What to do.
Reproduce the entries exactly, but keep the pictures out of the copy.

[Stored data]
Segment Open
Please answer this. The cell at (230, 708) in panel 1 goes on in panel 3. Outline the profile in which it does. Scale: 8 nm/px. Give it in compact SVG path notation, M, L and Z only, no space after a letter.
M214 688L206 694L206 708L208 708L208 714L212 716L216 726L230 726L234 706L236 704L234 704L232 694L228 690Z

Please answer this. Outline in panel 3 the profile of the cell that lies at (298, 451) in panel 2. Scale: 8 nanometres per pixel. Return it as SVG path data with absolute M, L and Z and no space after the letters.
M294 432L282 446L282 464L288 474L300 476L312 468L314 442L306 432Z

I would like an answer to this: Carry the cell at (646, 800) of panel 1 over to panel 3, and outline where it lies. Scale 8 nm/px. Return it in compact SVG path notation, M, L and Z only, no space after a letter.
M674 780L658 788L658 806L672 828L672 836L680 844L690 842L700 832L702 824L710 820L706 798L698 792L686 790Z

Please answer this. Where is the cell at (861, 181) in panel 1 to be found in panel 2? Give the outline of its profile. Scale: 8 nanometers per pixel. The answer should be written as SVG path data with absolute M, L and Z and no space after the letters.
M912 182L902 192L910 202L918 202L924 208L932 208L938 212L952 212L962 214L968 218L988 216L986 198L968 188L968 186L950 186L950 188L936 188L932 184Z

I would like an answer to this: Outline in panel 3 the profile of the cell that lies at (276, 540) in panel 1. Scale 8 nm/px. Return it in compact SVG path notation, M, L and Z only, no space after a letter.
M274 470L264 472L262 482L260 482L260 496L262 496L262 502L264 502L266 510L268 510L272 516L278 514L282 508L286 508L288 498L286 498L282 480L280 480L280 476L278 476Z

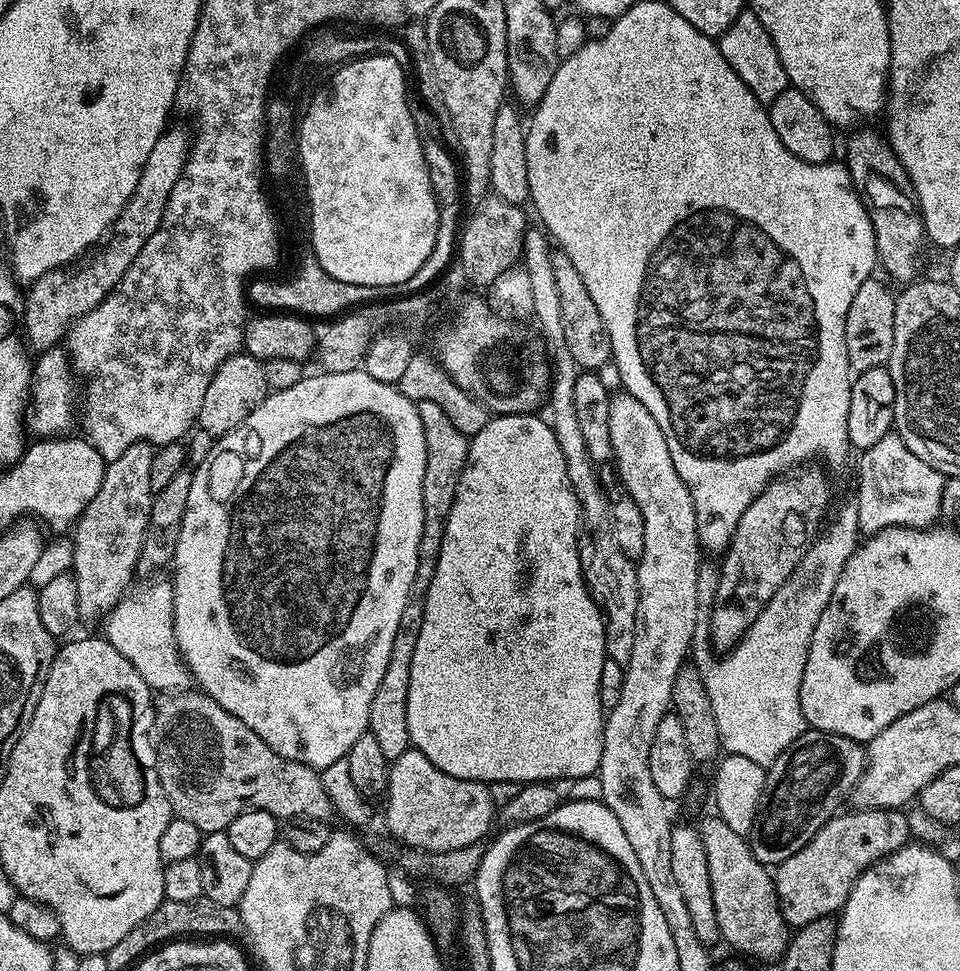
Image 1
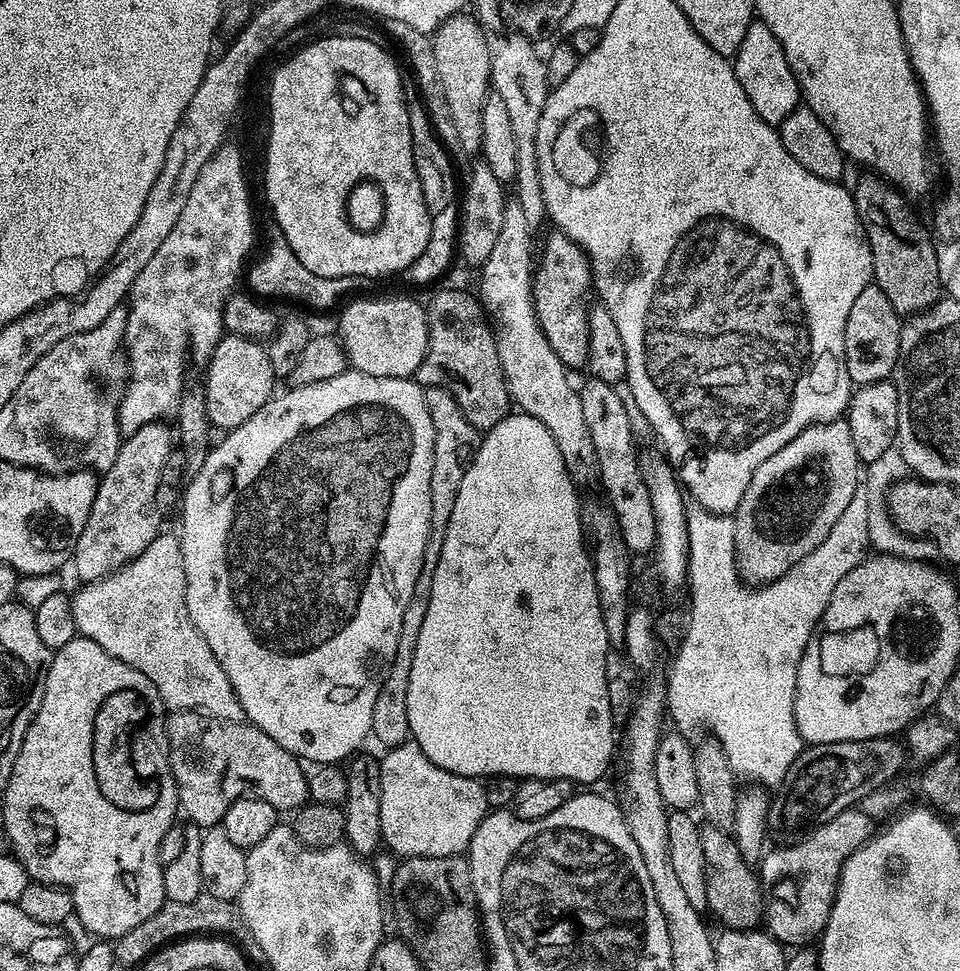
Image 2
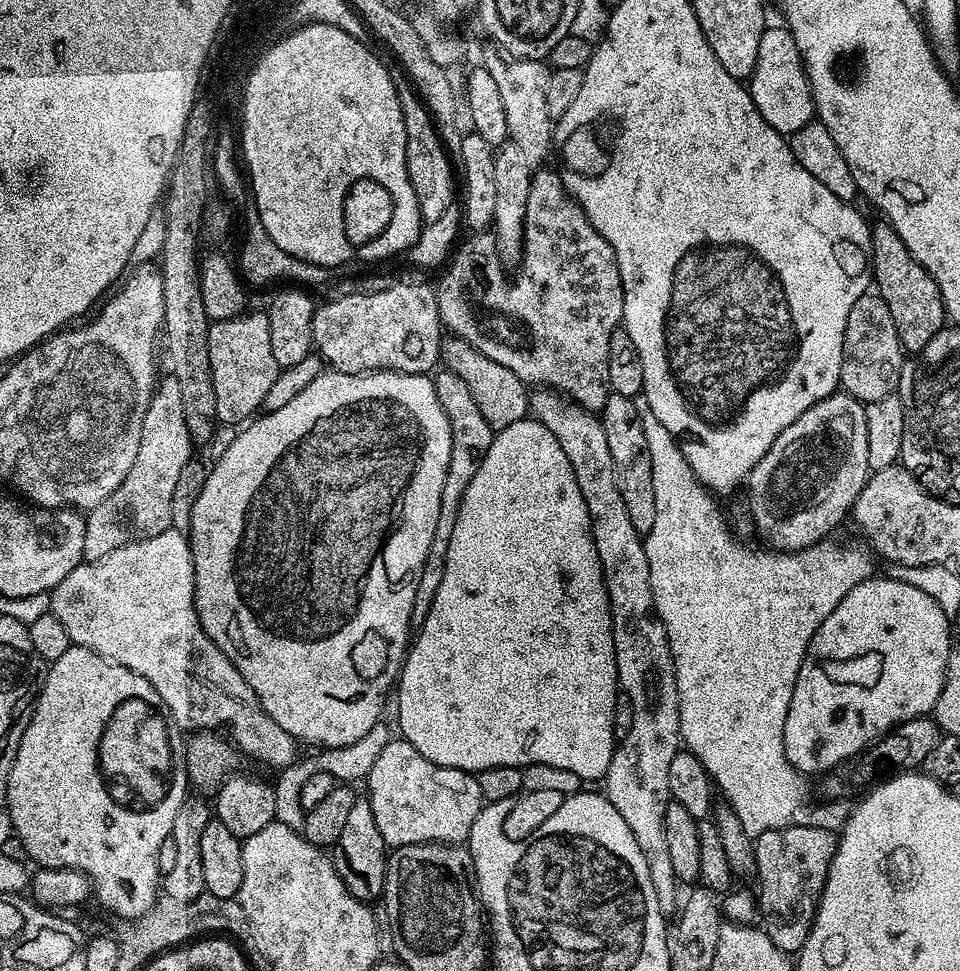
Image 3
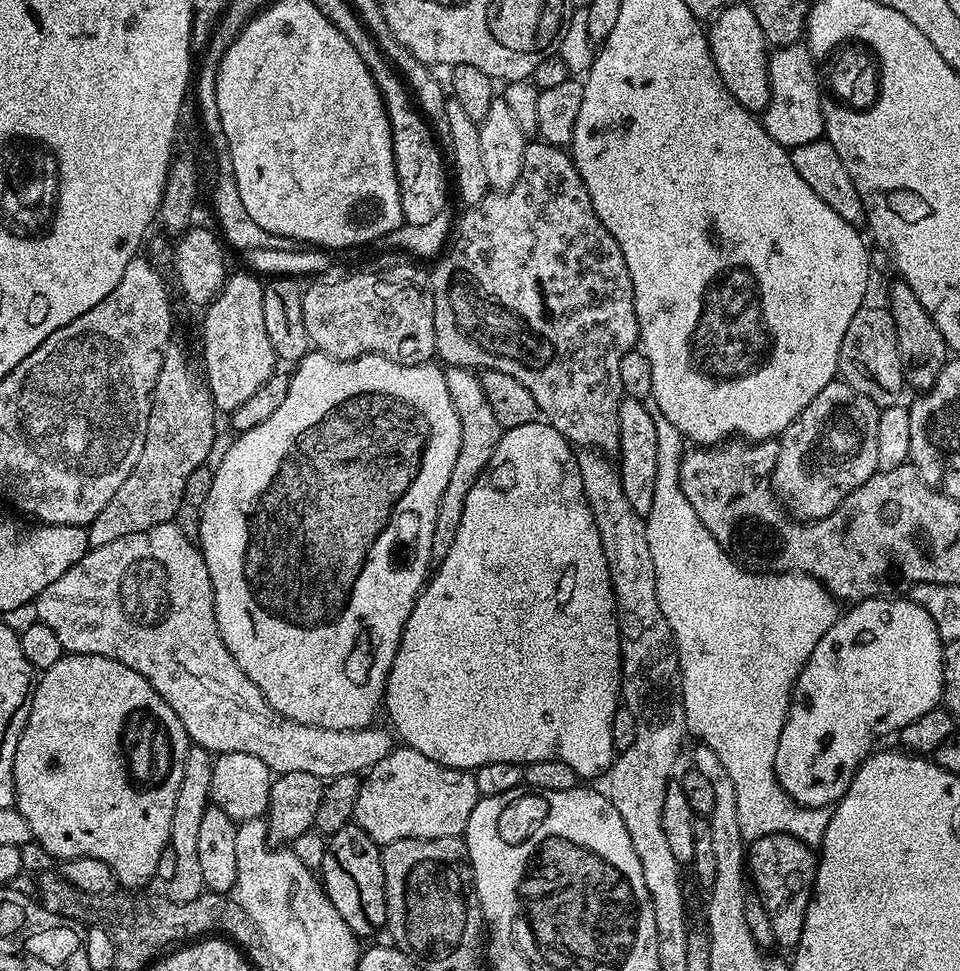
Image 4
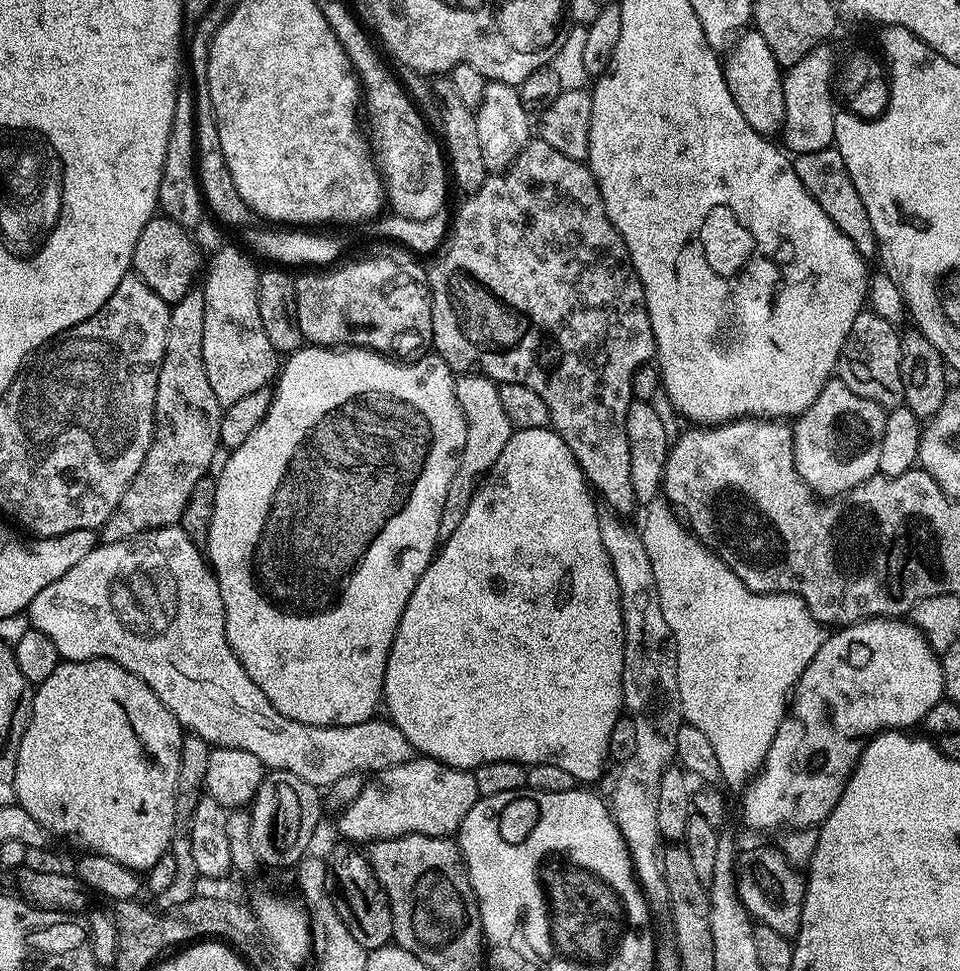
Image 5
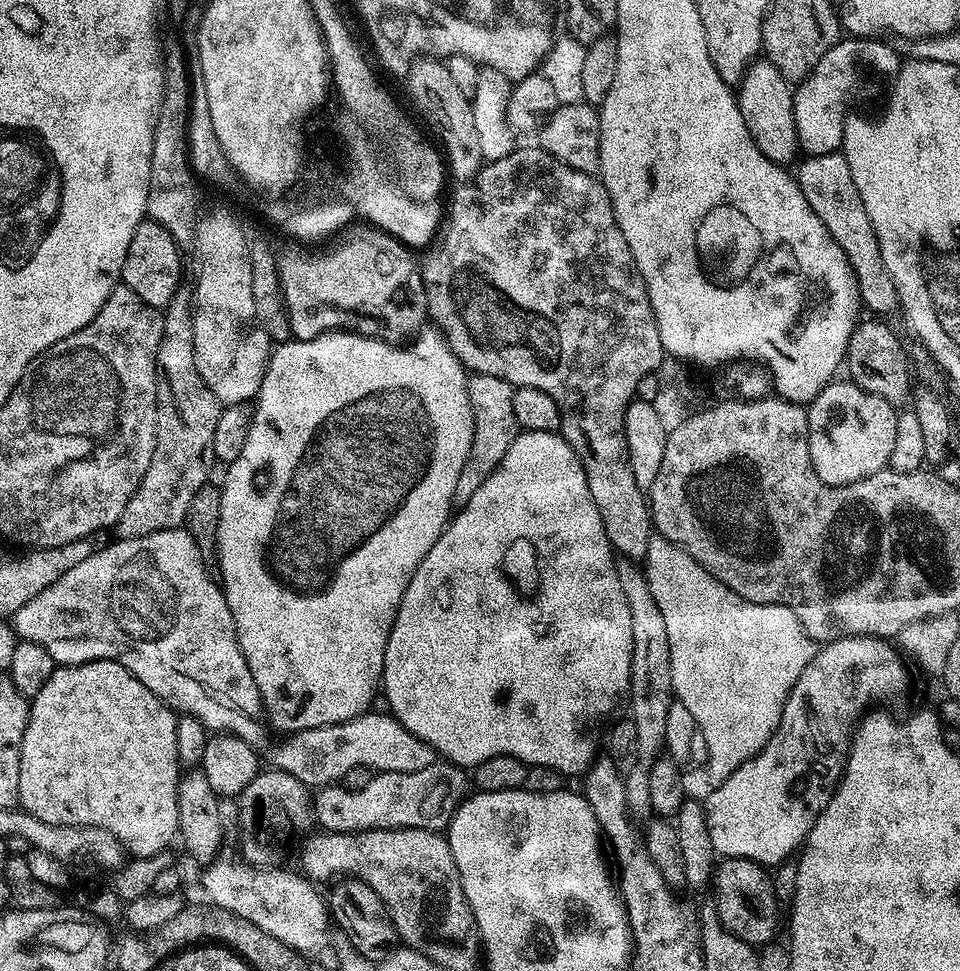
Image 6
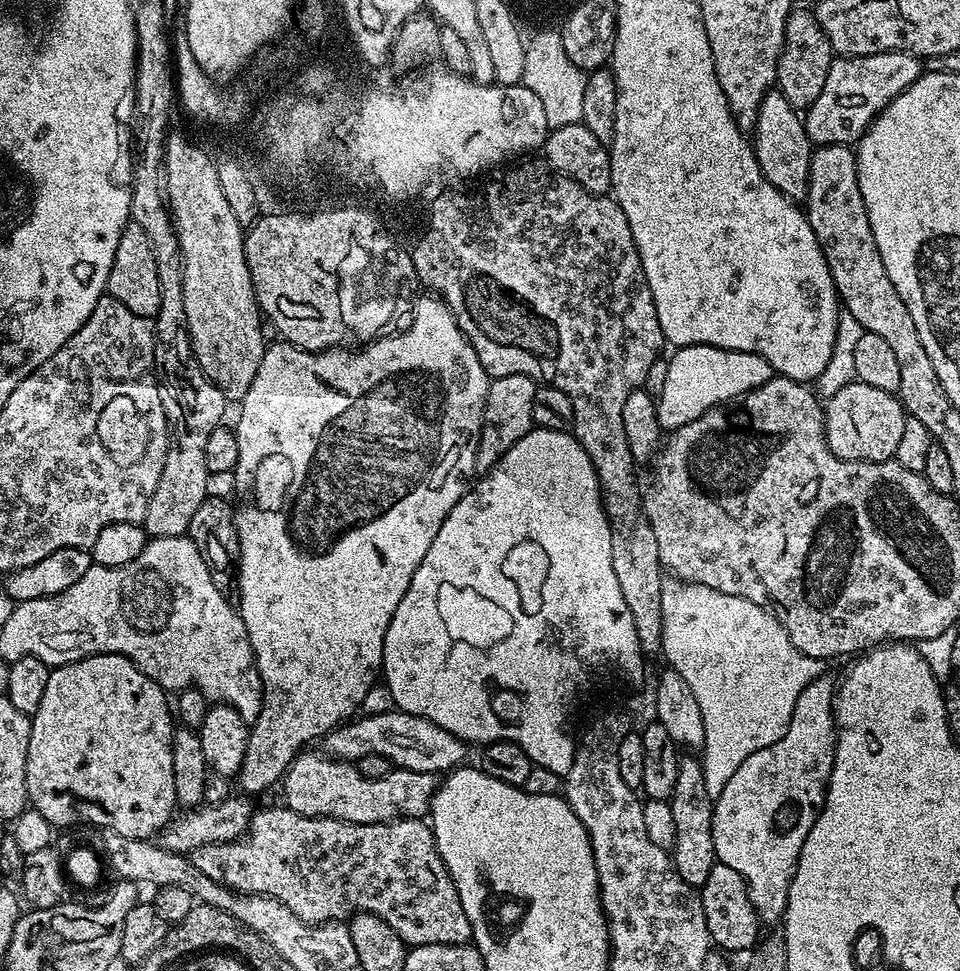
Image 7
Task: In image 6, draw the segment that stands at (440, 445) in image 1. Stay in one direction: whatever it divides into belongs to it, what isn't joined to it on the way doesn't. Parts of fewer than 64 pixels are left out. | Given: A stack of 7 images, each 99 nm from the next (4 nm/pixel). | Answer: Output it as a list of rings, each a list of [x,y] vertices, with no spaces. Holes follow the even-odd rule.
[[[473,375],[468,384],[470,406],[474,410],[474,438],[470,446],[470,454],[466,458],[466,466],[462,466],[462,474],[458,476],[455,503],[462,506],[490,478],[490,474],[506,458],[506,450],[516,441],[518,425],[514,416],[514,396],[516,388],[510,382],[493,376]]]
Segment Closed
Written answer.
Please answer this. The cell at (230, 708) in panel 1 goes on in panel 3. Outline the profile in which it does. Scale: 8 nm/px. Give it in compact SVG path notation, M, L and Z only, no space after a letter.
M214 688L206 694L206 708L208 708L208 714L212 716L216 726L230 726L234 706L236 704L234 704L232 694L228 690Z

Please answer this. Outline in panel 3 the profile of the cell that lies at (298, 451) in panel 2. Scale: 8 nanometres per pixel. Return it as SVG path data with absolute M, L and Z and no space after the letters.
M294 432L282 446L282 464L288 474L300 476L312 468L314 442L306 432Z

I would like an answer to this: Carry the cell at (646, 800) of panel 1 over to panel 3, and outline where it lies. Scale 8 nm/px. Return it in compact SVG path notation, M, L and Z only, no space after a letter.
M674 780L658 788L658 806L672 828L672 836L680 844L690 842L700 832L702 824L710 820L706 798L698 792L686 790Z

Please answer this. Where is the cell at (861, 181) in panel 1 to be found in panel 2? Give the outline of its profile. Scale: 8 nanometers per pixel. The answer should be written as SVG path data with absolute M, L and Z and no space after the letters.
M912 182L902 192L910 202L918 202L924 208L932 208L938 212L952 212L962 214L968 218L988 216L986 198L968 188L968 186L950 186L950 188L936 188L932 184Z

I would like an answer to this: Outline in panel 3 the profile of the cell that lies at (276, 540) in panel 1. Scale 8 nm/px. Return it in compact SVG path notation, M, L and Z only, no space after a letter.
M274 470L264 472L262 482L260 482L260 496L262 496L262 502L264 502L266 510L268 510L272 516L278 514L282 508L286 508L288 498L286 498L282 480L280 480L280 476L278 476Z

Image 1
Image 2
Image 3
Image 4
Image 5
Image 6
Image 7
Task: In image 6, draw the segment that stands at (440, 445) in image 1. Stay in one direction: whatever it divides into belongs to it, what isn't joined to it on the way doesn't. Parts of fewer than 64 pixels are left out. | Given: A stack of 7 images, each 99 nm from the next (4 nm/pixel). | Answer: Output it as a list of rings, each a list of [x,y] vertices, with no spaces. Holes follow the even-odd rule.
[[[473,375],[468,384],[470,406],[474,410],[474,438],[470,446],[470,454],[466,458],[466,466],[462,466],[462,474],[458,476],[455,503],[462,506],[490,478],[490,474],[506,458],[506,450],[516,441],[518,425],[514,416],[514,396],[516,388],[510,382],[493,376]]]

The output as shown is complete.